Master clock


A master clock is a precision clock that provides timing signals to synchronise slave clocks as part of a clock network. Networks of electric clocks connected by wires to a precision master pendulum clock began to be used in institutions like factories, offices, and schools around 1900. Today, many radio clocks are synchronised by radio signals or Internet connections to a worldwide time system called Coordinated Universal Time, which is governed by master atomic clocks in many countries.
A modern, atomic version of a master clock is the large clock ensemble found at the U.S. Naval Observatory.

History

In the days before the availability of highly accurate reference time many master clocks were an accurate electrically maintained pendulum clock. Thousands of such clocks were installed, in schools, offices, railway networks, telephone exchanges, and factories all over the world; they resembled a longcase clock, but had a very robust mechanism and a less ornate case. The clock timing signals, generated by electrical contacts attached to the mechanism, were minute, half minute and sometimes one second electrical pulses, fed to the controlled equipment on pairs of wires. The devices driven could be wall clocks, tower clocks, factory sirens, school bells and occasionally clock chiming mechanisms. Some types, such as the Synchronome, had optional extra mechanisms to compare the time of the clock with a standard received from the GPO time service which relayed the time signal from the Greenwich Observatory, which allowed small weights to be added or removed from the pendulum without interruption.
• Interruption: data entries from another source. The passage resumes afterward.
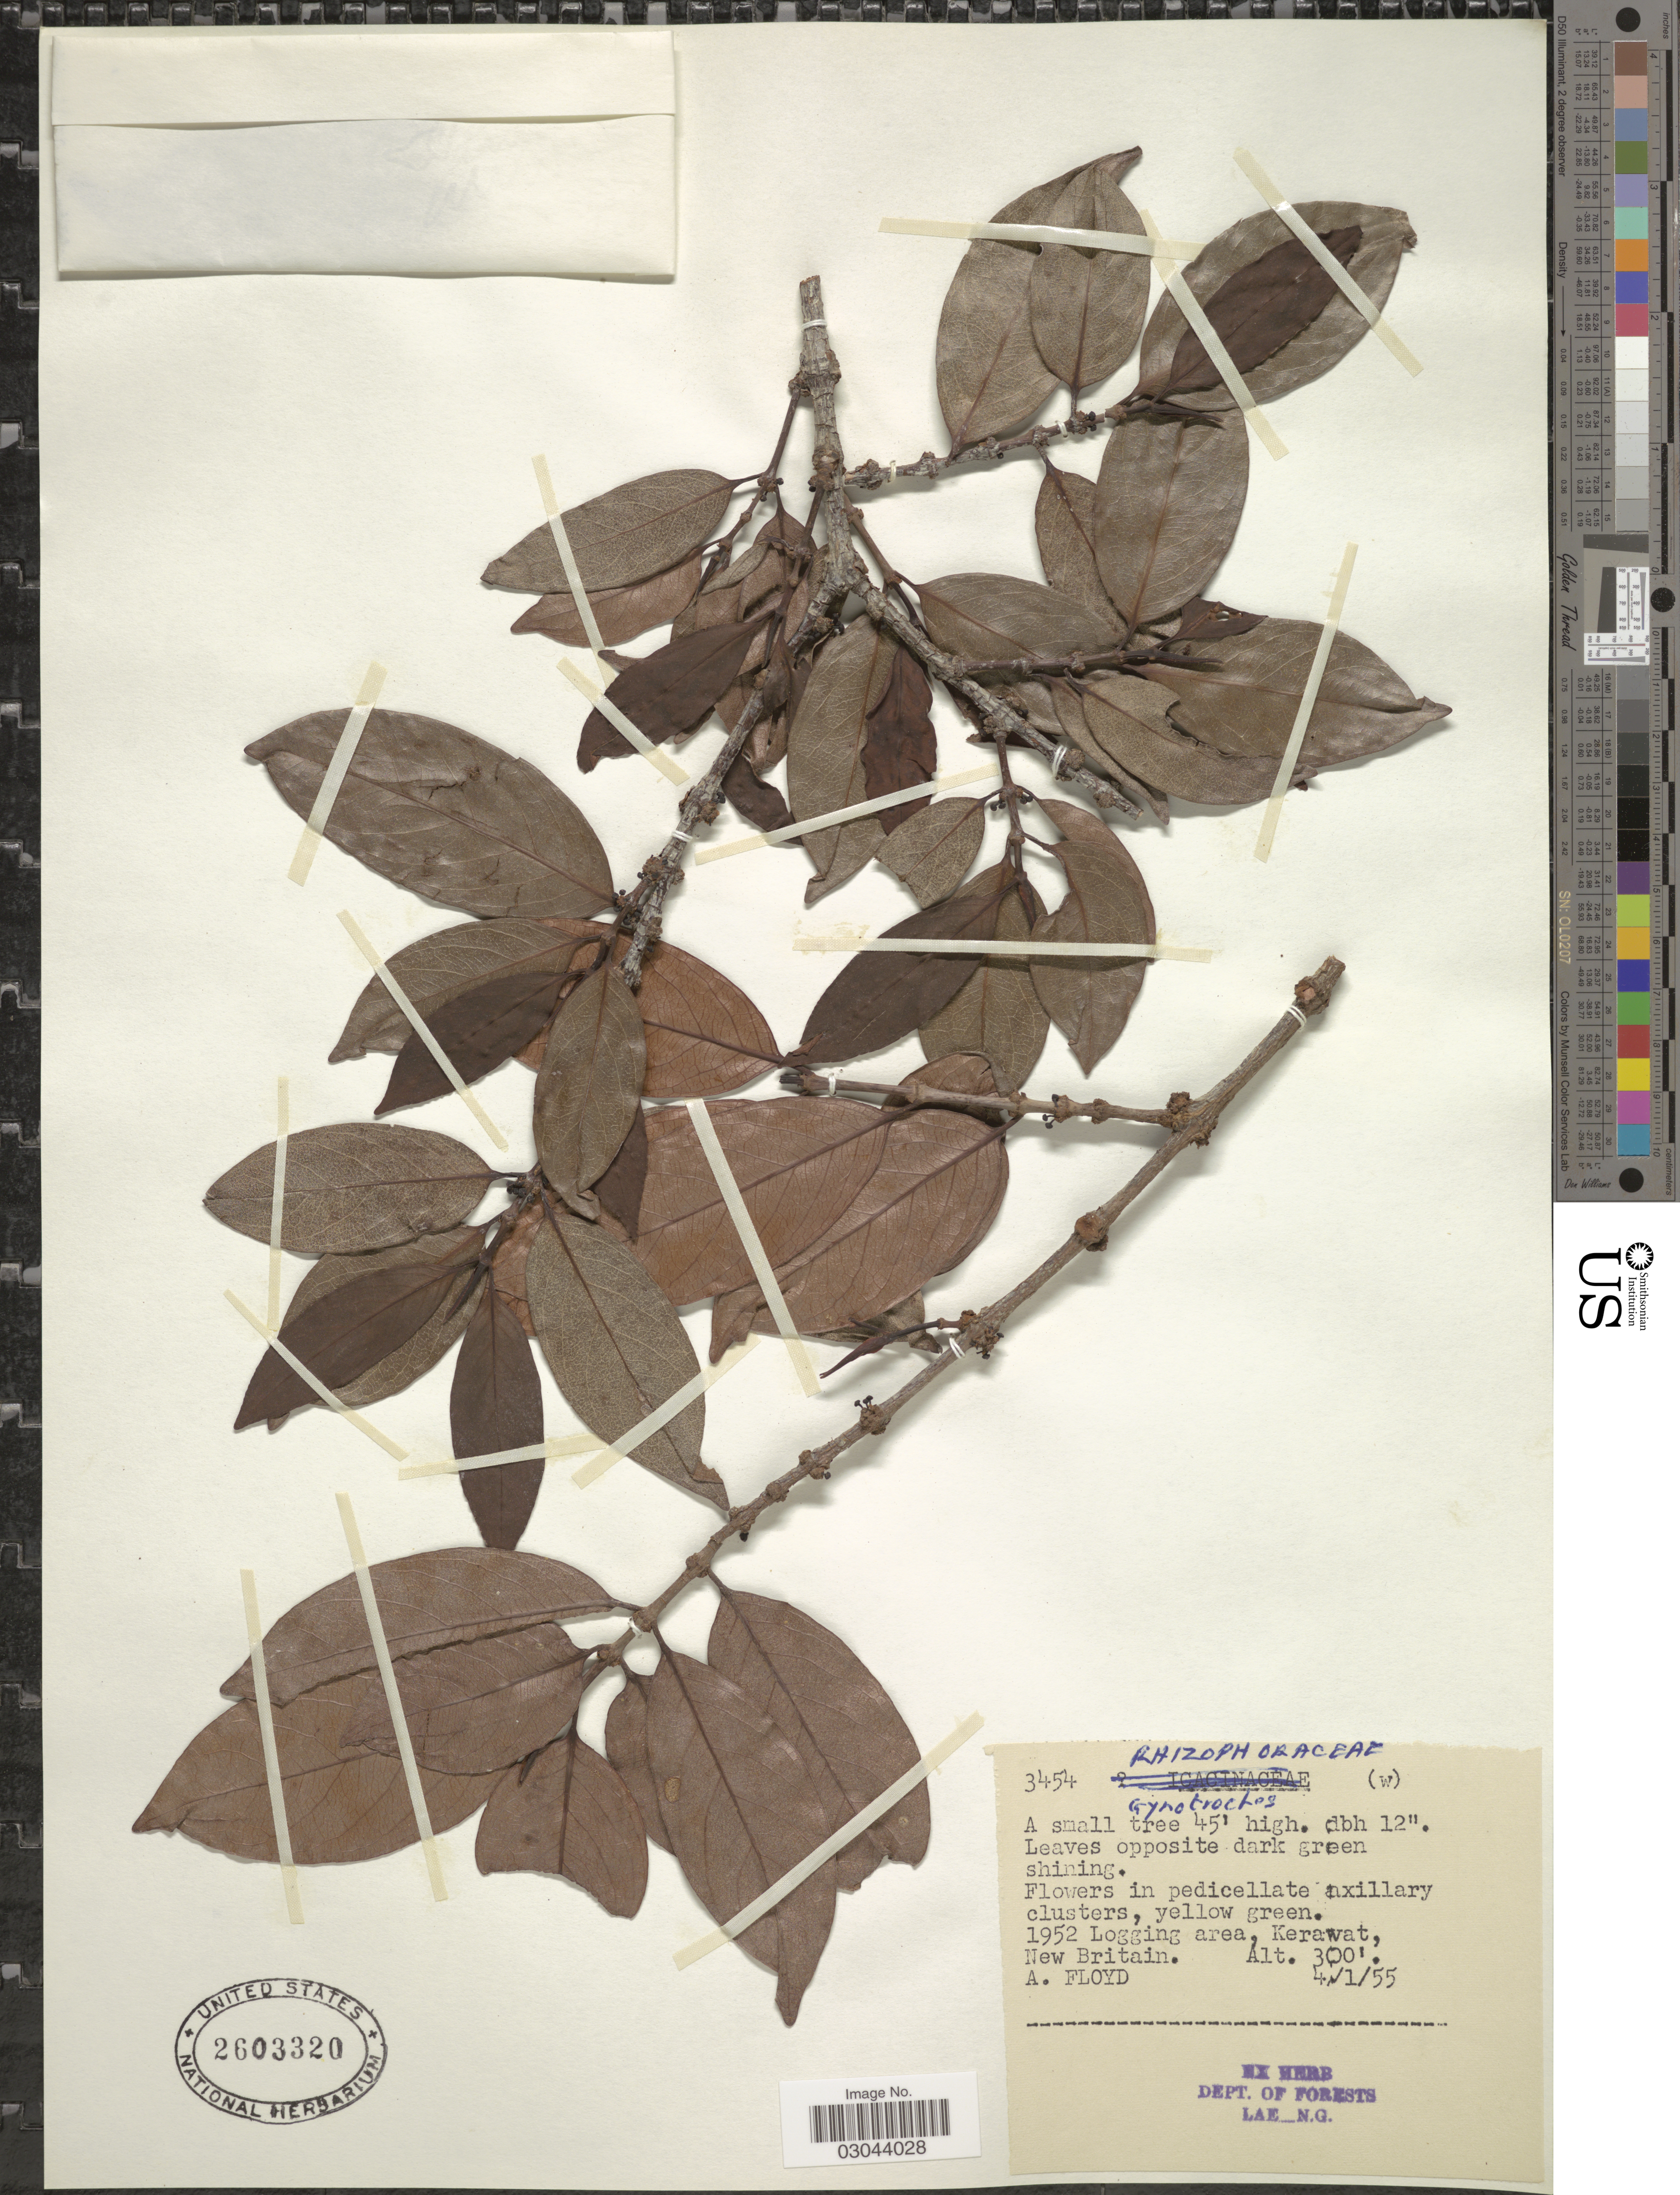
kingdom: Plantae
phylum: Tracheophyta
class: Magnoliopsida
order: Malpighiales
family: Rhizophoraceae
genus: Gynotroches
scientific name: Gynotroches axillaris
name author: Blume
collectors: A. Floyd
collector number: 3454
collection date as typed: Transcribed d/m/y: 4/1/55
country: Papua New Guinea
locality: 1952 Logging area, Kerawat, New Britain.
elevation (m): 91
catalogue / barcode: US 2603320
Small weights could also be added or removed manually in the absence of this mechanism again without interruption.
The British Post Office used such master clocks in their electromechanical telephone exchanges to generate the call timing pulses necessary to charge telephone subscribers for their calls, and to control sequences of events such as the forcible clearing of connections where the calling subscriber failed to hang up after the called subscriber had done so. The UK had four such manufacturers, all of whom made clocks to the same GPO specification and which used the Hipp Toggle impulse system; these were Gent and Co., of Leicester, Magneta Ltd of Leatherhead in Surrey, Synchronome Ltd of Alperton, north-west London, and Gillett and Johnson.